Bonga à La Bellevilloise

Figure de proue de la musique angolaise, Bonga tutoie les étoiles et a donné tout son sens à la notion, aussi plurielle soit-elle, d’africanité. De Luanda à Rotterdam, de Paris à Lisbonne et partout ailleurs, Bonga appartient à une caste de chanteurs africains ayant sublimé leurs racines. Immédiatement identifiable, grâce à une voix râpeuse et puissante, il saisit l’auditeur d’un bout à l’autre de l’écoute de n’importe lequel de ses albums.

Né José Adelino Barcelo de Carvalho le 5 septembre 1942, à Kipiri, il change son nom en Bonga Kuenda à l’adolescence, reflet d’une prise de conscience aiguë à l’égard de la colonisation portugaise. Il apprend la musique auprès de son père, et comprend très vite la portée qu’elle peut avoir, reliée aux aspirations politiques de sa génération et à une veine mélancolique inépuisable.

Ses talents d’athlète lui valent d’aller au Portugal au milieu des années 1960, où il devient ironiquement champion national du 400m sous son nom de naissance, alors qu’il s’engage en parallèle dans le Mouvement Populaire pour la Libération de l’Angola ! Lorsque le régime salazariste s’aperçoit de sa duplicité, il a juste le temps de s’exiler à Rotterdam, aux Pays-Bas.

En 1972, il y enregistre un premier album sobrement intitulé « Angola 72 », aux accents déchirants, avec des musiciens capverdiens pour le label hollandais Morabeza (aujourd’hui disponible chez Lusafrica). Ce disque fondamental devient rapidement une sorte de bande-son de la lutte d’indépendance angolaise, avec comme morceau phare l’emblématique « Mona Ki Ngi Xica », un lamento à la profondeur atlantique insondable.

Ses semelles de vent le poussent ensuite à Paris, où il enregistre un deuxième album tout aussi important que le premier, « Angola 74 », où l’on retrouve notamment une version magnifique de « Sodade », que popularisera Cesaria Evora près de vingt ans plus tard. Salazar déchu et l’Angola devenu indépendant, Bonga retourne ensuite vivre entre Lisbonne et Luanda, où il remporte de nombreux succès, tout en refusant d’endosser le costume de Julio Iglesias lusophone que certains producteurs auraient voulu lui voir endosser.

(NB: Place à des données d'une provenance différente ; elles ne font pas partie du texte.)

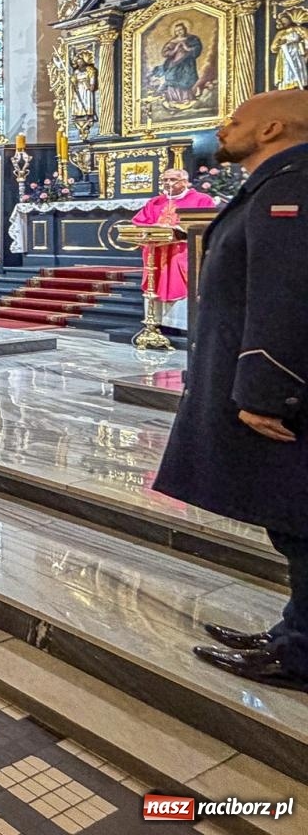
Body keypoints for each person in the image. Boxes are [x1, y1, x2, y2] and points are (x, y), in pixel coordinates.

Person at [154, 90, 308, 693]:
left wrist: (268, 388)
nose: (221, 128)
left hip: (281, 394)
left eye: (234, 120)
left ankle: (300, 652)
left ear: (271, 128)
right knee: (290, 522)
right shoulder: (272, 183)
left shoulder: (290, 186)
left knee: (298, 520)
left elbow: (287, 292)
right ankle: (292, 630)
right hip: (261, 382)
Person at [130, 168, 218, 309]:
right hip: (156, 253)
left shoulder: (201, 200)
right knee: (155, 287)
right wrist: (155, 226)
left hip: (183, 252)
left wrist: (180, 230)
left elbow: (208, 226)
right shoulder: (155, 202)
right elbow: (139, 223)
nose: (168, 183)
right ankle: (158, 323)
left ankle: (181, 326)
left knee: (183, 286)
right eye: (165, 180)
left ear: (185, 182)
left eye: (172, 179)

A l’image de sa présence scénique, on ne peut pas arrêter Bonga lorsqu’il parle de son pays, des étoiles dans les yeux et des trémolos dans sa voix, chaude et rauque. Il habite pourtant entre Lisbonne et Paris depuis une trentaine d’années. Son parcours personnel n’en demeure pas moins redoutablement cohérent : « J’ai commencé ma carrière dans la contestation. J’ai d’abord critiqué les Portugais, puis les miens. Le peuple a perdu au final. L’Angola possède des richesses incroyables. On aspire aujourd’hui à être heureux. Je ne veux pas faire de politique. Je suis trop vrai dans ce que j’exprime. Je ne suis pas le genre de personne à attendre que la liberté s’annonce ».

Bonga est un homme carré, il a les épaules larges. Il sait s’arc-bouter dans la résistance. La Hollande, Paris, la Belgique, Lisbonne… Bonga vit partout. Et partout, on le reconnaît à son supplément d’âme. « Hora Kota » n’est pas fait pour les « doutores », ces notables à qui le peuple soumis a donné uniformément le nom de « docteur ». Il est fait pour soulager les bleus à l’âme.

A l’heure où certains prennent une retraite bien méritée, Bonga est réclamé de toutes parts : l’éternel chanteur rebelle Bernard Lavilliers reprends en français « Mona Ki Ngi Xica » en duo avec lui. La jeune génération africaine se réclame de lui, comme Gaël Faye ou Lexxus Legal. Au Portugal, Ana Moura le demande pour un hommage à Amália Rodrigues.

Bonga a exalté la scène parisienne à La Bellevilloise le 17 juin 2014.